Equations (1) and (2) involves four unknown parameters (a, b, p and q). Two versions of Lanchester’s equations are of utmost importance. In Lanchester linear law, p=q=1—that is, force ratios remain equal if aR(0)=bR(0). Lanchester’s linear law is interpreted as a model that results from a series of one-on-one duels between homogeneous forces and describes combat under ‘ancient conditions’. The equation is also considered to be a good model for area fire weapons, such as artillery. In Lanchester’s square law, p=1 and q=1—that is, force ratios remain equal if aR(0)2=bR(0)2, can be applied to modern warfare in which both sides are able to aim their fire or concentrate forces.
Apart from these two forms, several authors have fitted a number of Lanchester models with different values of p and q to the historical battle data of World War II such as Ardennes Campaign (between Germany and United States), Kursk Campaign (between Soviet and Germany), Iwo-Jima campaign (between United states and Japan). For example, Willard [18] has tested the ability of the Lanchester model for analyzing the historical battle data for the years 1618–1905. He applied the linear regression to the logarithmically transformed Lanchester equations for estimating parameters. Weiss [17] modified Lanchester’s original work for aimed fire (armour battle). Engel’s [5] conducted his study using Iwo-Jima campaign of World War II to validate Lanchester’s square law equation. His dataset consisted of the daily force strengths of American forces and starting and ending force strengths for Japanese forces. Engel [5] concluded that the square law could reasonably account daily US attrition and total Japanese attrition.

Excerpted data —
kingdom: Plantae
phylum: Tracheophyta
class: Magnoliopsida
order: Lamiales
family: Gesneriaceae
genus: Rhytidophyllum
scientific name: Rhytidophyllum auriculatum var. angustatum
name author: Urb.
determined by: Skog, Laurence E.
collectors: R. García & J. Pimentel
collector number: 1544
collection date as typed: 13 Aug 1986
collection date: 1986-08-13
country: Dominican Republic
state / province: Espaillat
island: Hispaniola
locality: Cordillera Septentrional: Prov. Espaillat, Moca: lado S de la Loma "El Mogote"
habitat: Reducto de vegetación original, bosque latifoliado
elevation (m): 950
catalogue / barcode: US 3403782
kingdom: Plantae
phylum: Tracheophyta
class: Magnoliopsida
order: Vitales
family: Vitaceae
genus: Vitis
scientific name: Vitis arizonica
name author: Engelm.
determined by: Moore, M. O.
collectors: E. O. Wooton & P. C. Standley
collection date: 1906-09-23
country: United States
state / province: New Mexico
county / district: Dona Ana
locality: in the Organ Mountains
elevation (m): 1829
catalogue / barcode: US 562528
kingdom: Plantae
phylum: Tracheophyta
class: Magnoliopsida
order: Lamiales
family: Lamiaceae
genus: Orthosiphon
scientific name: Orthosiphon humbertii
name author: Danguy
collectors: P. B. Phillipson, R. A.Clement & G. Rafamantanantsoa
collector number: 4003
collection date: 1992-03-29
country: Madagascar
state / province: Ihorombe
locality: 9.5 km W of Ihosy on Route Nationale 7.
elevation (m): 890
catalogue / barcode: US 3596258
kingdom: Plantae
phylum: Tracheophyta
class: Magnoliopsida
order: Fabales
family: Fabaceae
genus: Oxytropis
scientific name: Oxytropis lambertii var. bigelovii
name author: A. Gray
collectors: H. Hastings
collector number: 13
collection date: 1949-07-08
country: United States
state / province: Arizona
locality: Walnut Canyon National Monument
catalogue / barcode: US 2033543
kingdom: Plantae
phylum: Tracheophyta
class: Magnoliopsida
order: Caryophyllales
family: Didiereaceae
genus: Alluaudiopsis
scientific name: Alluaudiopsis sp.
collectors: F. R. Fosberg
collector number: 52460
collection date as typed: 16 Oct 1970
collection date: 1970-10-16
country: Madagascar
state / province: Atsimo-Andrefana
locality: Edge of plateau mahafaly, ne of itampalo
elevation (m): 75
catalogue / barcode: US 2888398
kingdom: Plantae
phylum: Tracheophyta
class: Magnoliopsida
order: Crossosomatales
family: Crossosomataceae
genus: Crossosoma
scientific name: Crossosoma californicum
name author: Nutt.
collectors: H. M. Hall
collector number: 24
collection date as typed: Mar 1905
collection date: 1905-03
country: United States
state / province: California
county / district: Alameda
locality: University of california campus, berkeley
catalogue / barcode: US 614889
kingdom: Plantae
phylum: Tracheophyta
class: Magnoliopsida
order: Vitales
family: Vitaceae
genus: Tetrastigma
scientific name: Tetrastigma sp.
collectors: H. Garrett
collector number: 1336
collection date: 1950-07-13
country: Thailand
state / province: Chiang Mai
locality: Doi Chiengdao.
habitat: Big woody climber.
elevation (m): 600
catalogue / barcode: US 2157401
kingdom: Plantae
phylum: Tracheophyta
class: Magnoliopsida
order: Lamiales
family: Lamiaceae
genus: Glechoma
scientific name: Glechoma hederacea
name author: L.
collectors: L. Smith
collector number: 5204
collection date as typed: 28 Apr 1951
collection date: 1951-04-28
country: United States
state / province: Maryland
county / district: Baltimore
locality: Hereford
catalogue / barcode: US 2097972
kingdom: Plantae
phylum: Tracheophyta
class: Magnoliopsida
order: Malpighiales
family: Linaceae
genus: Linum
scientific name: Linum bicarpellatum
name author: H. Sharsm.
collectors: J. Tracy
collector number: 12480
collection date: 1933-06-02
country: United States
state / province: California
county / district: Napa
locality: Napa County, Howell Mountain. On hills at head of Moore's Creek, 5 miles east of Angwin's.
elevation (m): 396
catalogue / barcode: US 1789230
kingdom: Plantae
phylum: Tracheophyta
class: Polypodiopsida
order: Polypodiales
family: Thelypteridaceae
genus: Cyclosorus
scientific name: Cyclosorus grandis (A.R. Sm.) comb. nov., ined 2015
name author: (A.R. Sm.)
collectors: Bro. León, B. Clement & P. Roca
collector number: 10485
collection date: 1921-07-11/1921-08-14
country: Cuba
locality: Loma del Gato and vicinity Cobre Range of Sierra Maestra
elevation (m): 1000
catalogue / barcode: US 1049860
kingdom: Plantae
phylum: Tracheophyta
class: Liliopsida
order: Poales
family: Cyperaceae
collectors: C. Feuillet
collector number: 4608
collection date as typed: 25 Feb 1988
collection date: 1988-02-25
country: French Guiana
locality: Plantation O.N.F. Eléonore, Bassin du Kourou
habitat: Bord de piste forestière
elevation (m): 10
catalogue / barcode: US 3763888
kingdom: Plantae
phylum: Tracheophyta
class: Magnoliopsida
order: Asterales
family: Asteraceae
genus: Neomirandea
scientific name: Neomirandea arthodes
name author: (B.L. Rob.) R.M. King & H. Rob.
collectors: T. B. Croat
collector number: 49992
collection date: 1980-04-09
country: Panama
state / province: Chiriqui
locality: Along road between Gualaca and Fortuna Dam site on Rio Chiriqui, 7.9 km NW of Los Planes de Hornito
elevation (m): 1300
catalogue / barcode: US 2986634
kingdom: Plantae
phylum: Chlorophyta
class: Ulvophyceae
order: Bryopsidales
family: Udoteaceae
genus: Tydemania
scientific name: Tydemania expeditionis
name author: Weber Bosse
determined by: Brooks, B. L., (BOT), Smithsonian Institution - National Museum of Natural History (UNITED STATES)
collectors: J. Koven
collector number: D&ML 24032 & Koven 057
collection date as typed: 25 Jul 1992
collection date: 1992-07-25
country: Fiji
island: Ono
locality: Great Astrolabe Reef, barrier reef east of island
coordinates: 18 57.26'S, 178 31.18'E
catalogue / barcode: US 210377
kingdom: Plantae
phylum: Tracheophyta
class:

Task set —
• 1. According to the passage on Lanchester's equations, what method did Willard use to estimate the parameters?
• 2. Continue the passage on Lanchester's equations from its last sentence.

Replies —
• 1. He applied linear regression to the logarithmically transformed Lanchester equations.

• 2.
Bracken [1] formulated four different models which are the variations of the basic Lanchester equations (1) and (2). Using a constrained grid search, he estimated the parameters (a, b, p, q) for the first 10 days of the Ardennes campaign data with and without an additional defensive parameter for combat forces and total forces. He concluded that the Lanchester linear model best fits the Ardennes campaign data in terms of minimizing the sum of squared residuals (SSR).
Fricker [6] followed up Bracken’s study of the Ardennes campaign of World War II by applying linear regression on the logarithmically transformed Lanchester equations to determine the parameters that provided the best fit when compared to the actual data. He also included air sortie data and employed an algorithm that reconfigured daily force levels to include all reinforcements at the beginning of the campaign. In contrast to the results found by Bracken, Fricker concluded that neither the Lanchester linear nor Lanchester square laws fitted the data. He concluded that force losses depends more on own forces than on the opponent forces. Also, fitting the attrition parameters by linear regression improves the fit of the models as measured by the sum of squared residuals.
Clemens [2] fitted Lanchester equations (1) and (2) to the Battle of Kursk. He estimated the parameters using two different techniques (i) Linear regression on logarithmically transformed equations (ii) a non linear fit to the original equations using a numerical Newton-Raphson algorithm. He concluded that neither of the basic Lanchester laws resulted in a good fit.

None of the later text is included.